M R Badger et al. Biochemistry. .

Abstract

The activated and catalytically competent form of ribulose-1,5-bisphosphate carboxylase is a ternary complex of enzyme-activator CO2 x Mg. The effectors of NADPH and 6-phosphogluconate promoted activation by formation of a rapid equilibrium quaternary complex of enzyme-activation CO2 x Mg x effector; i.e., the effectors did not activate the enzyme per se but promoted the basic activation process by stabilizing the activated enzyme-activator CO2 x Mg complex. Kinetic and gel filtration studies showed that the effectors stabilized the binding of the activator CO2 and MG2+ (or Mn2+), thereby decreasing the rate of deactivation. Binding studies indicated the presence of one 6-phosphogluconate binding site per protomer. The binding of 6-phosphogluconate and NADPH to the enzyme-activator CO2 x Mg complex was (a) completely prevented when the catalytic site for ribulose bisphosphate was occupied by the transition-state analogue, 2-carboxyarabinitol 1,5-bisphosphate, and (b) competitively diminished in the presence of 3-phosphoglycerate, the product of the carboxylation reaction.
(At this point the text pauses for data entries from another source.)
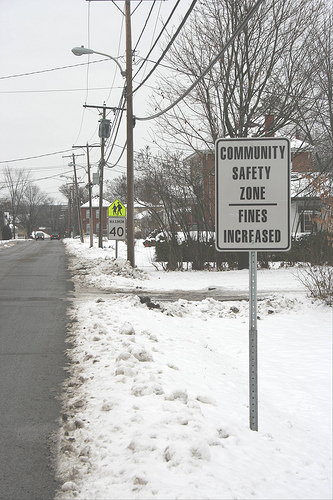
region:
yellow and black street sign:
[109, 189, 127, 215]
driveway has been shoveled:
[98, 276, 234, 308]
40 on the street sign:
[102, 215, 128, 240]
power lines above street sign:
[88, 100, 143, 166]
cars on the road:
[28, 226, 65, 245]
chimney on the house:
[237, 105, 299, 142]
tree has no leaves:
[186, 3, 330, 102]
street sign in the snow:
[163, 336, 330, 491]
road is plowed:
[36, 322, 85, 421]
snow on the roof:
[86, 182, 114, 209]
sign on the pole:
[205, 135, 286, 252]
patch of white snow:
[210, 470, 225, 486]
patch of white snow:
[265, 477, 286, 494]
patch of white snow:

NADPH, 6-phosphogluconate, and 3-phosphoglycerate acted as linear competitive inhibitors of carboxylation with respect to ribulose bisphosphate. These results demonstrate that the effectors elicit their response through interaction at the catalytic site for ribulose bisphosphate and that their effect is secondary to the basic CO2-Mg2+-dependent activation reaction. An enzyme molecule cannot be simultaneously catalytically competent (capable of binding and carboxylating ribulose bisphosphate) and activated by an effector, since the latter involves occupancy of the ribulose bisphosphate binding site.